Three capabilities matter:
- Real-time audit trails: Every AI determination should generate a contemporaneous record of the inputs, the decision logic and the output. Not a summary. Not an explanation generated later. The actual computational trace that an auditor can examine.
- Adversarial verification: Before an AI determination becomes final, a separate system should challenge it. Did the model consider the right inputs? Are there edge cases that would change the outcome? Is the determination consistent with similar cases? This challenge-and-response creates the documentation that demonstrates due diligence.
- Immutable logging: Audit trails are worthless if they can be modified. Every determination and every challenge should be cryptographically timestamped and stored in a manner that prevents tampering. When auditors examine records from 2027 in 2030, they need confidence that those records reflect what actually happened.
These are not exotic requirements. Financial services and healthcare have been building these capabilities for years. The electric utility sector is simply behind.
NERC penalties for CIP violations routinely reach seven figures. AI adds a new category of exposure that the industry has not yet priced.
The utilities that deploy AI monitoring tools without adequate documentation will face a choice when auditors arrive: admit they cannot explain their AI's determinations, or attempt to reconstruct explanations after the fact. The first option is a violation. The second is potentially worse.
Regulators are paying attention. FERC has signaled increased scrutiny of AI in critical infrastructure. State commissions are asking questions about algorithmic accountability. The window for deploying AI tools that cannot withstand regulatory examination is closing.
The path forward
Utilities planning AI deployments for CIP-015-1 compliance should add documentation requirements to their vendor evaluations now, not after contracts are signed.
The questions are straightforward: How does your system document each determination in real time?
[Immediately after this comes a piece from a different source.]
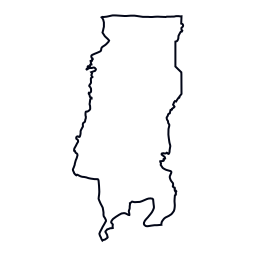 Kaoh Thum, Kândal, Cambodia
{"feature_id": "14789045B38672734120910", "entity_name": "Kaoh Thum", "entity_type": "district", "adm_level": 2, "iso_a3": "KHM", "parent_name": "Cambodia", "parent_adm1": "Kândal", "projection": "mercator", "projection_center": [105.071, 11.071], "detail": "fine", "context": "isolated", "style": "outline", "palette": "ink", "viewbox_px": 256, "rotation_deg": 0, "n_neighbors": 0, "source": "geoboundaries", "source_scale": "gbopen_adm2", "svg_char_len": 5764}
<svg xmlns="http://www.w3.org/2000/svg" viewBox="0 0 256 256"><path d="M181.5,16.3L180.5,16.4L178.3,16.1L176.9,16.1L175.7,16.2L174.5,16.5L173.4,16.6L166.7,16.7L165.7,17.0L160.8,16.8L158.7,16.7L156.4,16.7L154.5,16.8L152.1,17.0L150.1,17.0L148.6,16.9L144.8,16.9L143.1,16.9L136.3,15.9L134.7,15.7L130.3,15.7L126.3,16.0L124.5,16.0L121.5,15.8L116.9,15.5L114.8,15.4L112.7,15.4L111.1,15.7L108.0,16.4L106.4,16.7L103.7,17.0L102.3,16.9L101.6,17.3L102.4,18.2L103.2,19.7L103.9,22.4L103.9,26.8L103.4,28.8L103.1,30.3L102.5,32.6L104.9,36.3L107.8,39.0L108.7,40.0L109.1,40.6L108.4,41.9L106.3,44.1L105.1,45.1L102.5,46.8L101.7,47.6L101.3,48.6L101.2,49.4L101.1,50.1L100.7,51.0L99.8,51.6L97.8,52.5L96.4,53.1L95.1,53.6L92.2,54.9L91.5,55.5L91.3,56.2L91.4,57.1L91.8,58.0L92.6,58.5L92.7,59.4L92.1,59.7L92.0,60.6L91.8,61.0L91.4,61.0L91.0,60.8L90.6,60.9L90.7,61.8L91.4,64.3L90.5,64.3L90.1,64.9L90.3,65.7L90.1,66.1L89.7,66.4L89.2,66.6L88.6,66.4L88.2,66.1L87.7,66.6L87.8,67.3L87.5,68.1L87.3,68.5L86.8,68.8L86.5,69.2L86.7,69.5L87.1,69.4L87.5,69.2L88.1,68.7L88.8,68.3L89.8,68.0L91.8,68.0L93.2,67.6L93.9,67.5L94.8,67.9L95.9,69.2L95.7,69.7L95.6,70.1L95.1,70.8L93.7,71.3L92.9,71.6L91.2,72.2L91.9,73.1L92.0,73.6L91.4,74.9L91.4,75.4L91.8,76.1L92.4,76.7L92.4,77.2L91.6,77.6L91.1,78.0L90.9,78.4L90.9,80.0L91.0,82.1L91.0,82.5L90.9,83.0L89.3,85.4L89.3,86.1L90.4,87.4L91.0,88.7L91.1,90.9L91.0,91.6L90.7,92.2L89.9,92.8L88.9,92.7L88.7,93.2L88.8,93.9L89.4,94.7L89.7,95.5L89.8,96.3L90.1,97.1L90.4,97.5L91.4,97.5L91.6,97.8L91.6,98.5L91.1,98.5L90.5,99.0L90.2,99.6L90.1,100.5L89.9,101.3L90.0,101.7L89.9,102.2L89.7,103.2L89.6,104.1L89.7,104.8L90.0,105.6L90.1,106.3L90.2,108.5L90.1,109.2L89.8,109.7L89.2,110.4L87.6,111.5L86.6,111.5L85.9,111.7L85.7,112.0L85.5,113.2L85.5,115.0L85.6,115.9L85.9,116.8L85.8,117.6L85.8,118.2L85.3,119.7L85.1,121.0L84.9,121.7L84.5,122.1L84.0,122.4L83.2,123.1L82.9,123.9L82.8,124.4L82.9,125.4L82.9,126.6L81.9,128.3L80.8,130.5L80.6,131.3L80.6,133.2L80.4,134.5L80.2,135.4L79.8,136.6L79.4,136.9L78.6,136.8L78.0,136.4L77.2,136.4L76.3,137.2L76.2,137.8L76.2,138.2L76.3,138.7L77.7,139.8L78.0,140.4L78.1,141.5L77.8,142.3L77.1,143.3L75.7,146.1L74.6,148.0L74.2,149.0L74.1,150.3L74.1,150.8L74.5,151.1L75.1,151.2L75.3,152.1L75.6,152.7L76.0,153.0L76.4,153.2L76.9,153.6L77.3,154.1L77.5,155.3L76.7,158.1L76.3,159.1L75.9,159.9L75.5,161.2L74.8,163.8L74.7,164.8L73.8,167.3L72.9,169.4L73.0,170.4L73.7,172.0L74.0,172.5L74.1,173.1L74.8,174.0L75.1,174.3L75.4,174.5L75.7,174.9L76.3,175.3L77.1,174.7L77.7,174.9L80.5,176.3L82.2,176.8L84.3,177.0L86.3,177.4L88.4,178.1L90.8,178.6L94.4,179.1L97.8,179.2L98.4,180.0L98.6,180.9L98.7,182.0L99.0,185.4L99.2,189.2L99.3,191.9L99.1,194.7L98.8,196.7L98.6,198.8L99.1,200.2L99.8,201.8L100.5,203.4L102.7,207.6L103.1,209.8L103.5,212.4L103.5,214.9L103.8,216.4L104.8,217.8L105.8,219.8L106.0,221.0L104.0,224.6L102.7,226.8L101.4,229.4L100.1,231.8L99.4,233.7L99.6,234.6L100.0,235.8L100.9,237.5L101.6,239.3L102.4,240.6L103.0,240.1L103.6,239.9L104.9,239.6L105.7,239.0L107.0,238.1L107.5,237.6L107.7,237.1L107.4,236.6L107.3,236.1L107.2,235.2L106.4,233.6L105.6,232.3L105.4,231.8L105.5,231.3L106.5,230.3L106.8,229.7L107.4,229.3L108.7,228.9L109.8,228.4L110.9,228.2L111.9,228.2L112.8,228.0L112.6,226.5L112.8,224.5L112.4,223.9L111.8,223.3L111.2,222.5L111.3,221.4L111.8,220.6L112.4,219.7L113.1,218.9L115.8,216.9L119.1,214.8L121.5,213.5L124.1,213.1L125.5,213.4L127.1,214.2L128.4,214.9L129.3,215.0L129.4,214.6L129.2,213.0L129.0,212.3L128.8,211.1L129.2,209.8L129.6,208.8L129.7,207.5L129.7,206.4L130.0,204.1L129.9,203.2L130.9,202.6L132.1,201.6L134.2,202.1L135.9,202.1L139.8,201.9L141.9,201.2L146.8,199.1L148.4,198.6L150.4,198.4L152.4,198.7L153.1,199.4L153.6,204.2L153.9,206.4L153.9,207.9L153.1,210.0L152.0,212.1L150.6,214.0L147.8,217.4L146.2,219.1L144.9,220.7L144.0,222.6L143.9,223.9L144.3,224.8L144.8,225.3L145.8,226.0L146.8,226.2L147.8,226.2L151.5,225.6L154.5,225.2L156.9,225.2L159.4,225.0L161.4,224.8L161.3,224.2L161.7,222.1L162.4,220.8L164.0,218.7L165.5,217.5L168.8,215.9L171.4,214.2L172.5,212.9L173.8,211.1L174.4,209.3L174.7,207.1L174.8,205.2L174.5,201.2L174.6,198.9L174.9,195.4L175.6,195.0L175.7,194.4L176.0,194.0L175.8,193.6L175.7,192.9L175.9,192.3L176.2,191.7L176.3,191.3L175.9,190.8L175.4,191.3L175.1,191.1L174.8,190.5L174.6,188.8L174.9,188.2L174.6,187.6L173.9,187.4L173.4,187.1L172.9,186.6L172.8,186.1L173.1,185.5L173.1,183.9L172.9,183.1L171.2,181.0L170.6,179.9L170.2,178.9L169.8,177.6L169.8,176.3L170.2,175.3L171.3,172.7L171.3,172.4L171.3,171.9L171.1,171.5L170.6,171.1L166.3,169.9L165.2,169.4L163.9,168.7L162.7,167.9L161.9,166.7L160.7,164.9L161.0,163.3L160.6,162.6L160.3,161.9L160.2,161.3L161.0,161.1L162.0,161.1L163.0,161.0L163.8,160.5L163.9,159.8L163.5,159.2L163.8,158.9L164.4,158.8L165.1,158.5L165.0,158.0L164.8,157.2L164.5,156.8L161.7,154.6L161.6,154.0L161.9,153.5L163.2,153.2L164.9,153.5L165.8,153.4L166.8,152.7L167.3,153.0L168.1,153.8L168.6,153.9L169.0,153.5L169.4,152.5L169.6,151.1L169.6,150.3L170.3,146.1L170.1,144.9L169.7,143.6L169.4,142.3L168.8,138.2L168.6,136.5L168.4,134.5L168.5,129.0L169.2,126.1L169.3,125.1L169.2,124.5L168.8,123.9L168.3,123.2L168.2,122.9L168.1,122.1L168.0,121.1L167.0,119.6L166.9,119.1L166.7,118.3L166.7,117.4L167.5,116.3L168.3,114.1L168.8,113.7L169.4,113.6L169.8,113.3L170.4,110.5L170.6,109.9L171.6,109.9L172.0,109.5L172.0,108.8L173.3,107.9L174.2,107.2L174.5,106.7L174.1,106.0L173.6,105.5L173.1,104.7L173.8,103.1L174.0,102.3L175.0,101.1L176.1,101.5L176.9,100.1L177.5,99.3L177.9,98.5L178.4,98.0L179.2,97.8L179.4,97.5L179.2,96.9L181.5,93.9L181.4,74.4L181.3,72.3L175.4,66.5L175.4,41.6L176.8,41.2L177.5,40.5L177.9,39.6L178.3,38.6L178.5,35.9L179.0,34.9L179.7,33.5L180.7,31.8L181.8,31.6L182.3,30.7L181.6,29.8L181.4,29.1L181.4,28.0L182.5,26.9L182.9,26.4L183.1,25.6L182.9,24.6L182.4,24.0L181.2,23.6L181.5,16.3Z" fill="none" stroke="#020617" stroke-width="2"/></svg>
Can we produce a complete audit trail for any decision made in the past three years? How do you verify that AI determinations are appropriate before they become final? What evidence can we provide auditors that our AI is operating within its intended parameters?
Vendors that cannot answer these questions are selling tools that create compliance liability, not compliance capability.
The October 2028 deadline feels distant. It is not. Procurement cycles, implementation timelines and testing requirements mean that decisions made in 2026 will determine which utilities are audit-ready in 2028, and which are explaining to NERC why their AI cannot account for its own decisions.
The utilities that get this right will have AI tools that make their compliance programs stronger. The utilities that get this wrong will have the most sophisticated systems for generating audit findings their industry has ever seen.